El derecho a la salud cobra una importancia doble para los grupos históricamente vulnerables de la sociedad. Para las personas con discapacidad, el acceso a los servicios de salud especializados y de calidad es fundamental para que ejerzan con plenitud su autonomía y desarrollen su proyecto de vida en igualdad de condiciones. Otro caso es el de las personas en situación de pobreza, que dependen exclusivamente de los servicios públicos gratuitos que se puedan brindar: consultas, exámenes, medicamentos, terapias, etc. En el caso de las personas indígenas, una de cada cuatro personas vive en condiciones de pobreza (CONEVAL, 2019) y, además, enfrentan barreras adicionales para acceder a la salud: clínicas y hospitales lejanos a sus localidades, no contar con documentos de identificación oficial para darse de alta en las instituciones médicas, no poder comunicarse en su lengua materna con el personal médico, entre otros enormes obstáculos.
En conclusión, que toda persona pueda acceder al derecho a la salud y que este le permita mantener un estado de bienestar físico y mental, salvaguarda su dignidad, ya que le permite mantener una vida libre y autónoma. Aunque México no firmó la Carta de Ottawa para la Promoción de la Salud de la OMS (1986), desde 1983 el artículo 4.° constitucional explicitó el compromiso del Estado mexicano de proteger el derecho humano a la salud.
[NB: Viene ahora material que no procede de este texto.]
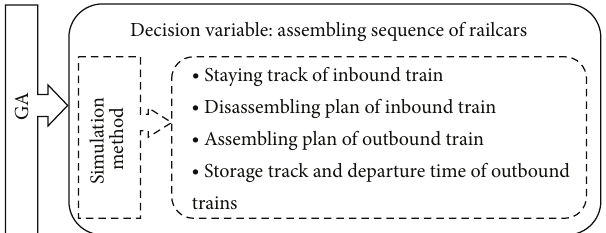
Figure 3: The solution framework of operating plan.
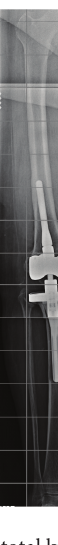
Figure 3: Hinged revision total knee arthroplasty after second stage replacement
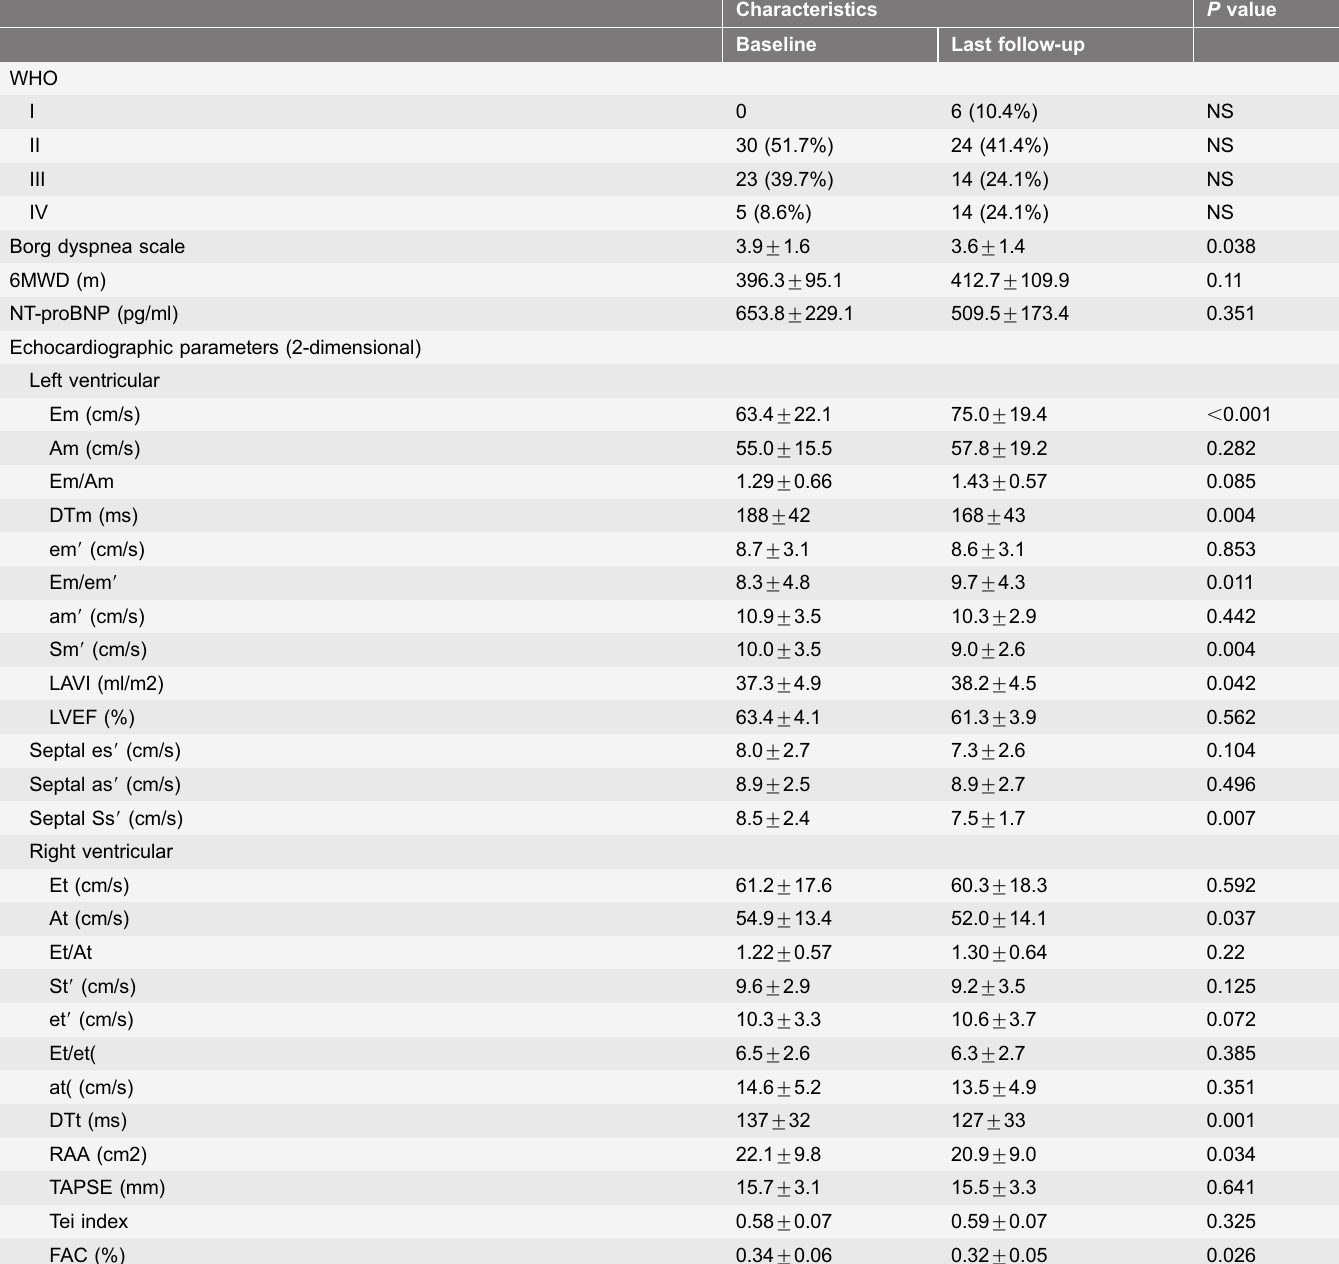
Table 2. Clinical and echocardiographic parameters in all patients at baseline and the last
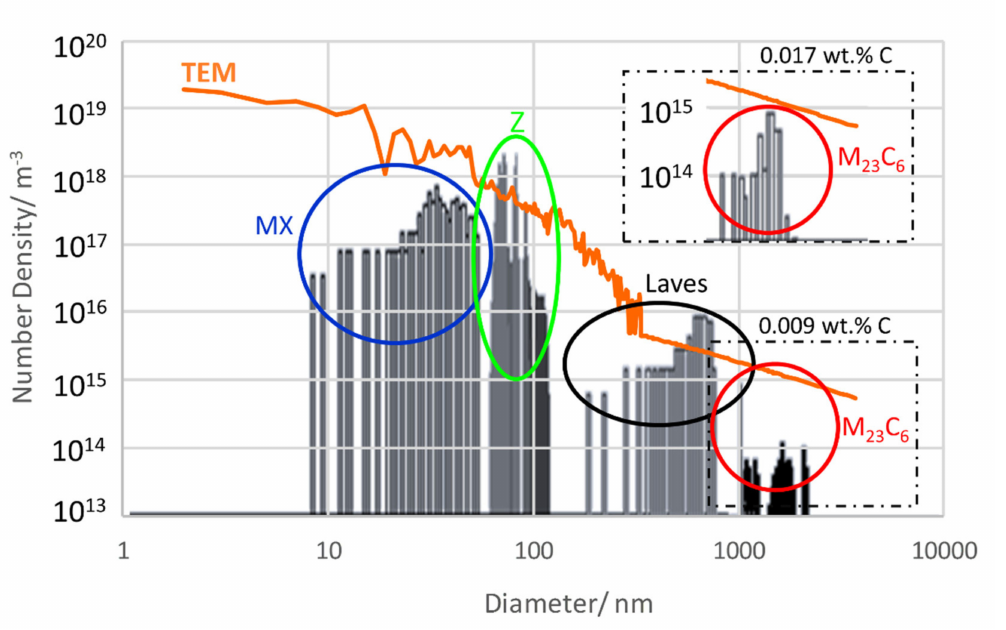
Figure 14. Size distributions of Z6 in aged condition 2 (700 ◦ C/1000 h); simulated vs. measured.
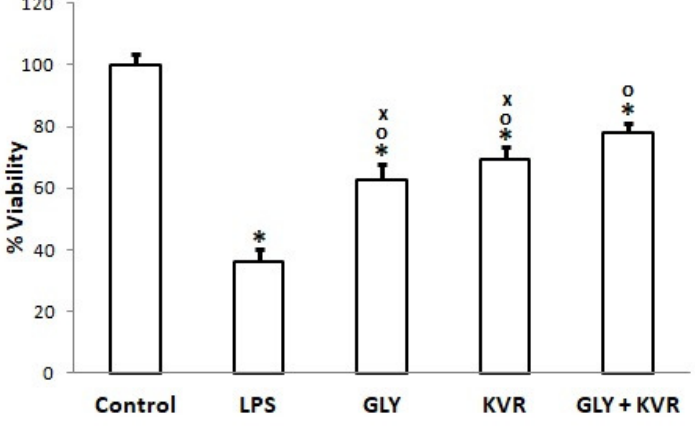
Figure 1. Effect of glycine and kolaviron on lipopolysacharide-induced cell death in U937 cells assessed by MTT assay LPS, cells treated with 1 µg/ml Lipopolysaccaride only; GLY, cells supplemented with Glycine (300 µM) before exposure to Lipopolysaccharide (1 µg/ml); KVR, cells supplemented with Kolaviron (25 µg/ml before exposure to Lpopolysaccharide (1 µg/ml); GLY + KVR, Cells supplemented with both Glycine and Kolaviron (300 µM GLY + 25 µg/ml KVR) before exposure to Lipopolysaccharide. Each bar represents mean ± S.E.M of six replicates expressed as % viability in comparison to control. *Significantly different from control; o Significantly different from LPS and x Significantly different from GLY + KVR. p <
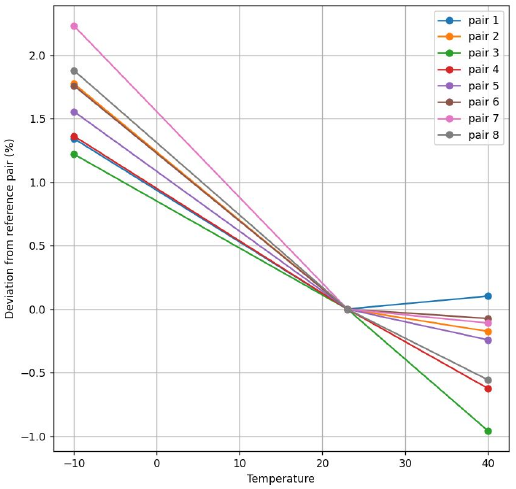
Figure 15. Flow deviation between 200 kHz pairs at 2000 L/h.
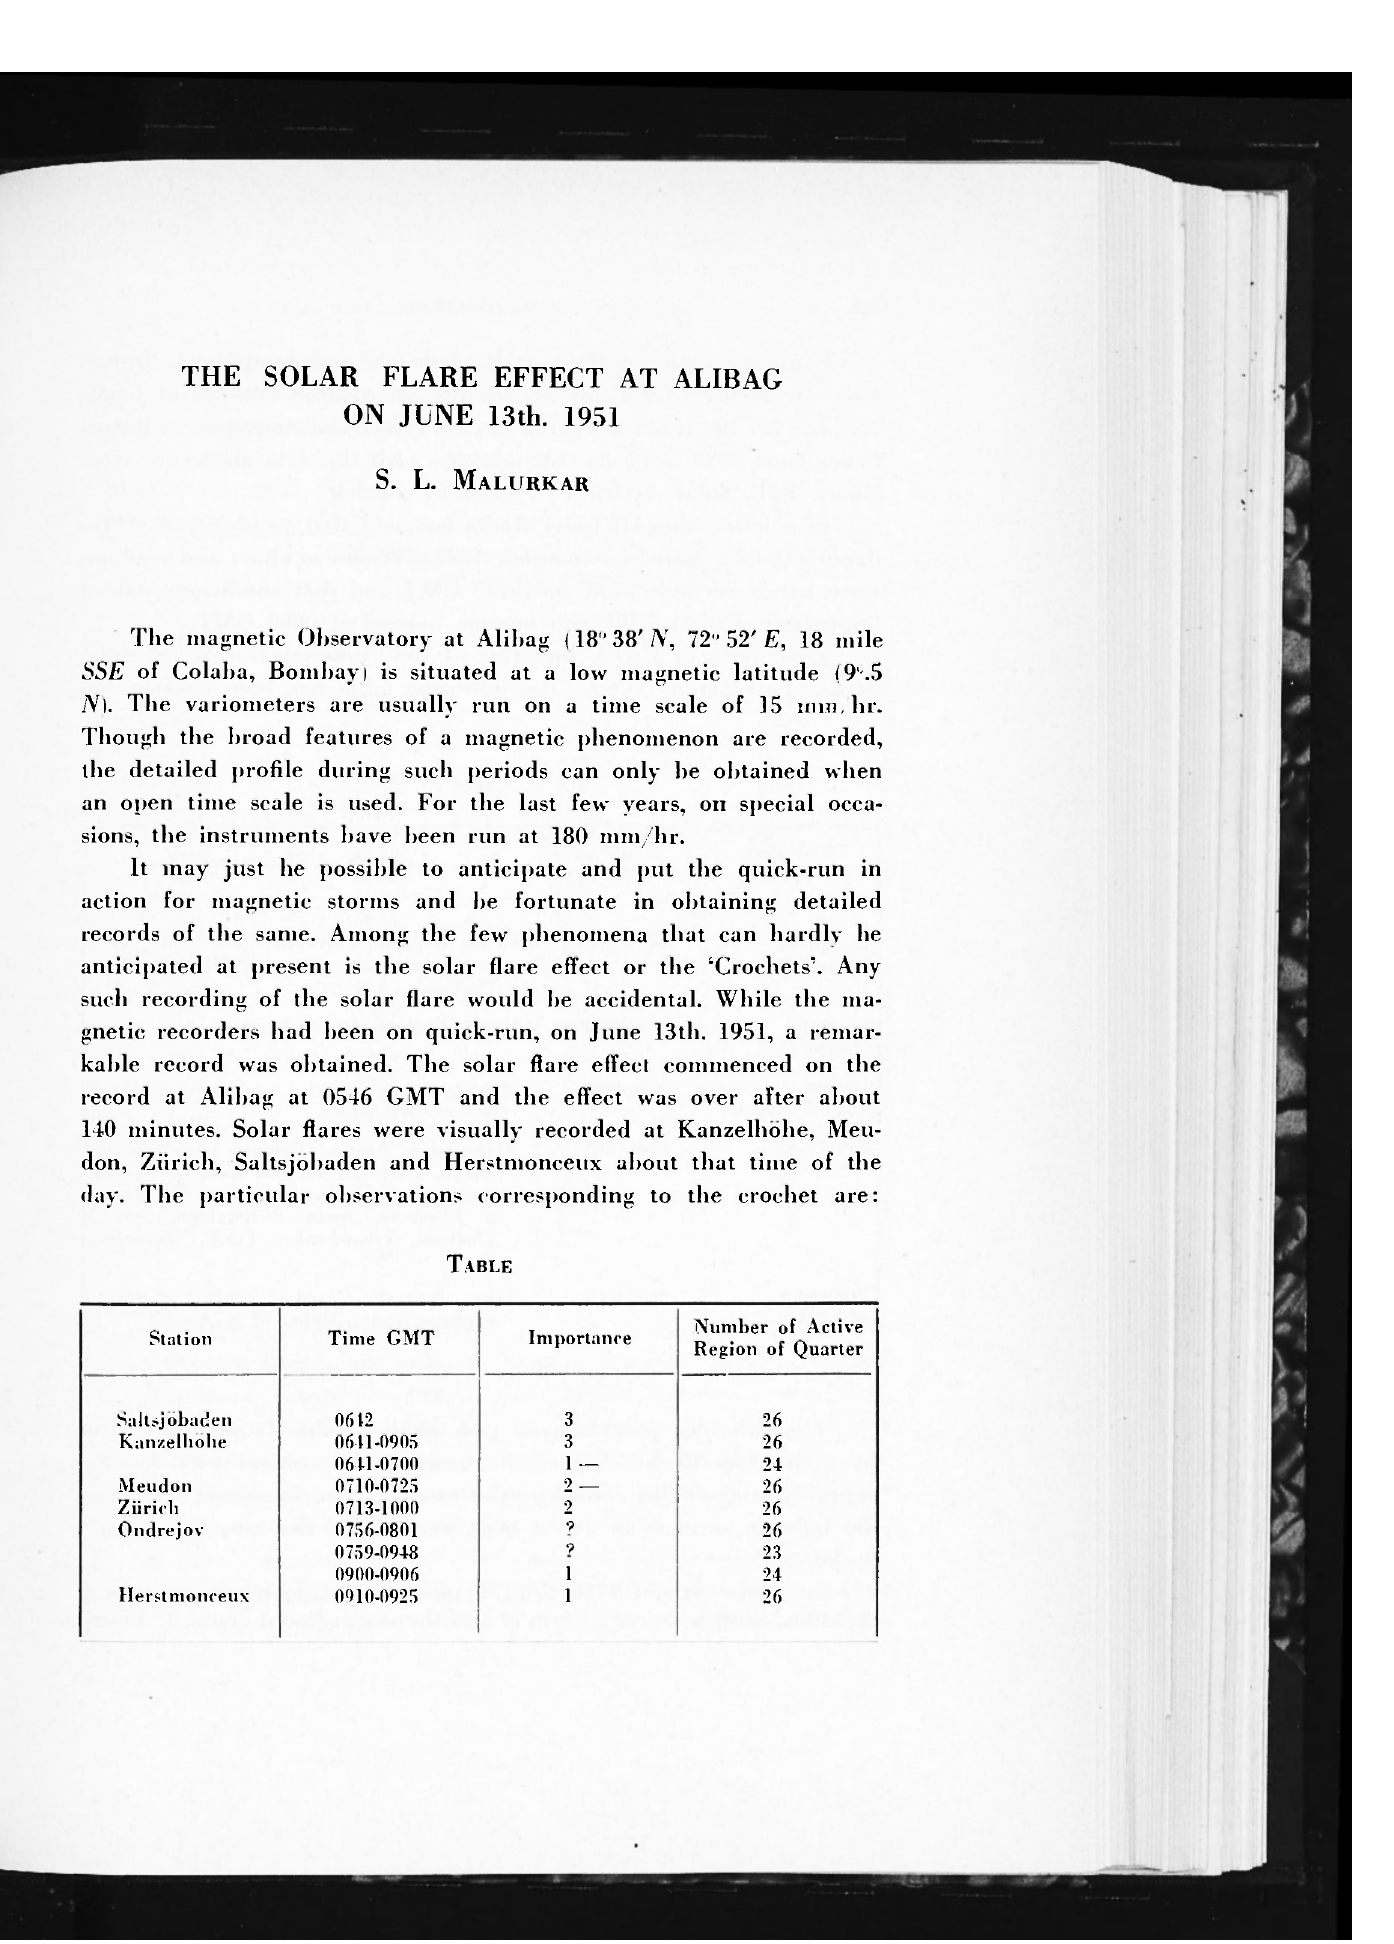
Number of Active Region of Quarter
A nivel internacional, México suscribió la Agenda 2030 para el Desarrollo Sostenible de la ONU, la cual establece, entre las metas del Objetivo 3 Salud y Bienestar: reducir la tasa de mortalidad materna, infantil y neonatal; terminar con las epidemias del sida, tuberculosis, malaria y enfermedades tropicales; prevenir y tratar el abuso de sustancias adictivas; lograr la cobertura sanitaria universal; aumentar el financiamiento al sistema de salud; entre otros objetivos (ONU, s.f.).
Por ello, es imprescindible que el Estado continúe trabajando para mejorar la cobertura médica, amplíe sus servicios de especialidad, fortalezca el abasto de medicamentos y lo haga con una perspectiva de inclusión que beneficie, especialmente, a los grupos históricamente vulnerados.